#### Exercise
Without including any pictures, retype exactly the lines from the top of the records through the line containing "ルーミングガーデン】専門サイトをご利用ください。価格帯、間取", that final line included.

[Page images and extracted text]
------------------------------------------------
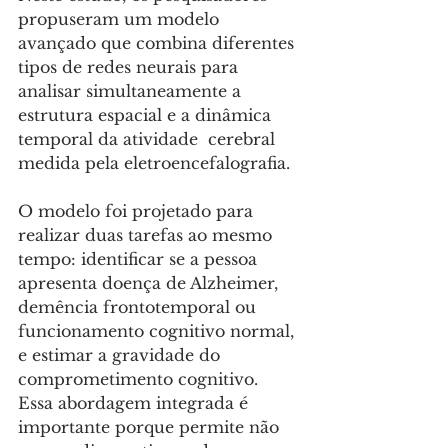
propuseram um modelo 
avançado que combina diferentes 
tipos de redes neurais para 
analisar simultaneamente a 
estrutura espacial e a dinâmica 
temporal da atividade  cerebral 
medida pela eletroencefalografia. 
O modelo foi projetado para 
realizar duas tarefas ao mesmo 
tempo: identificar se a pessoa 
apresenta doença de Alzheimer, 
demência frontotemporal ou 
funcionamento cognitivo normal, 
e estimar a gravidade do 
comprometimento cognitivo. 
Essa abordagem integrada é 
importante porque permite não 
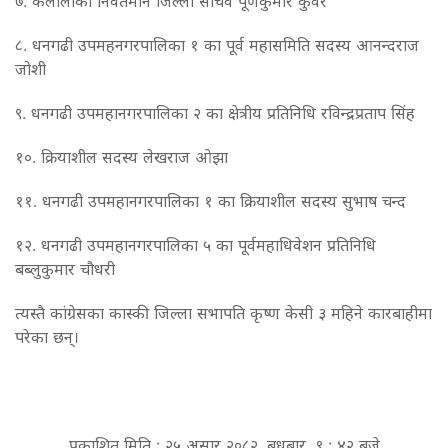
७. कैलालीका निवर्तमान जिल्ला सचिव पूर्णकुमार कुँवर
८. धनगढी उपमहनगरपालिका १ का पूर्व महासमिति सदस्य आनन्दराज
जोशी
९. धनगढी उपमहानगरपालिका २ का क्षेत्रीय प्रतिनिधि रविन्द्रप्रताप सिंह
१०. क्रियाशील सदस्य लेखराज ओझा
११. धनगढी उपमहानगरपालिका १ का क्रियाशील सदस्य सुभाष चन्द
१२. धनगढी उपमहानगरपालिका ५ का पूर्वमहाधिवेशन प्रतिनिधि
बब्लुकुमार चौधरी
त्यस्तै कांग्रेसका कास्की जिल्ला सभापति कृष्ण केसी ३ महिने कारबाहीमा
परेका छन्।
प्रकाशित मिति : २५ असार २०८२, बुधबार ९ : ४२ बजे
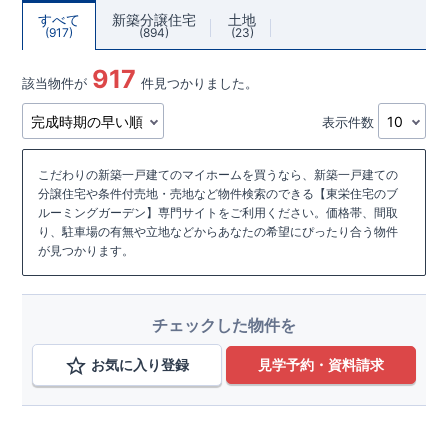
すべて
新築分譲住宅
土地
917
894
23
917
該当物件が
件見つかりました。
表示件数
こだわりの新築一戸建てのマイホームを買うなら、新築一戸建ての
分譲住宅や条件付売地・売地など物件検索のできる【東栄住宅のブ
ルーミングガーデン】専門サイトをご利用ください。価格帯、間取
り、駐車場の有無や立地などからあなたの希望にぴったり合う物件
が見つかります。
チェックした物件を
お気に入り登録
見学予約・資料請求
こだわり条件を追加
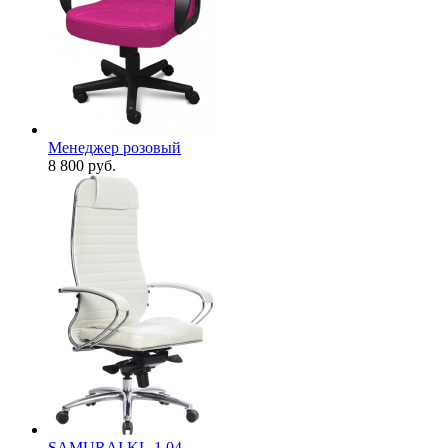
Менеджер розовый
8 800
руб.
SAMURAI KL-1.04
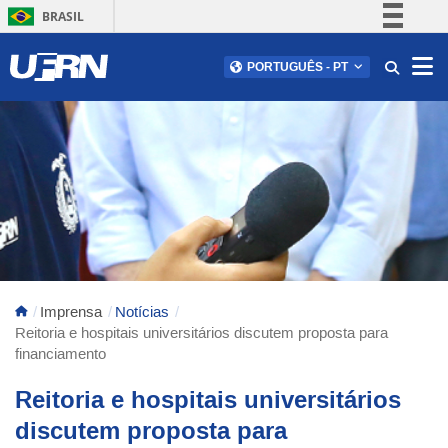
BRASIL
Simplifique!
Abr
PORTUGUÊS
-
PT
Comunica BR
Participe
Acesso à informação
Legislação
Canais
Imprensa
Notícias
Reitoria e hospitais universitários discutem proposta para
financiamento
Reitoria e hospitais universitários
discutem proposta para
------------------------------------------------
#### Your solution
propuseram um modelo 
avançado que combina diferentes 
tipos de redes neurais para 
analisar simultaneamente a 
estrutura espacial e a dinâmica 
temporal da atividade  cerebral 
medida pela eletroencefalografia. 
O modelo foi projetado para 
realizar duas tarefas ao mesmo 
tempo: identificar se a pessoa 
apresenta doença de Alzheimer, 
demência frontotemporal ou 
funcionamento cognitivo normal, 
e estimar a gravidade do 
comprometimento cognitivo. 
Essa abordagem integrada é 
importante porque permite não 
७. कैलालीका निवर्तमान जिल्ला सचिव पूर्णकुमार कुँवर
८. धनगढी उपमहनगरपालिका १ का पूर्व महासमिति सदस्य आनन्दराज
जोशी
९. धनगढी उपमहानगरपालिका २ का क्षेत्रीय प्रतिनिधि रविन्द्रप्रताप सिंह
१०. क्रियाशील सदस्य लेखराज ओझा
११. धनगढी उपमहानगरपालिका १ का क्रियाशील सदस्य सुभाष चन्द
१२. धनगढी उपमहानगरपालिका ५ का पूर्वमहाधिवेशन प्रतिनिधि
बब्लुकुमार चौधरी
त्यस्तै कांग्रेसका कास्की जिल्ला सभापति कृष्ण केसी ३ महिने कारबाहीमा
परेका छन्।
प्रकाशित मिति : २५ असार २०८२, बुधबार ९ : ४२ बजे
すべて
新築分譲住宅
土地
917
894
23
917
該当物件が
件見つかりました。
表示件数
こだわりの新築一戸建てのマイホームを買うなら、新築一戸建ての
分譲住宅や条件付売地・売地など物件検索のできる【東栄住宅のブ
ルーミングガーデン】専門サイトをご利用ください。価格帯、間取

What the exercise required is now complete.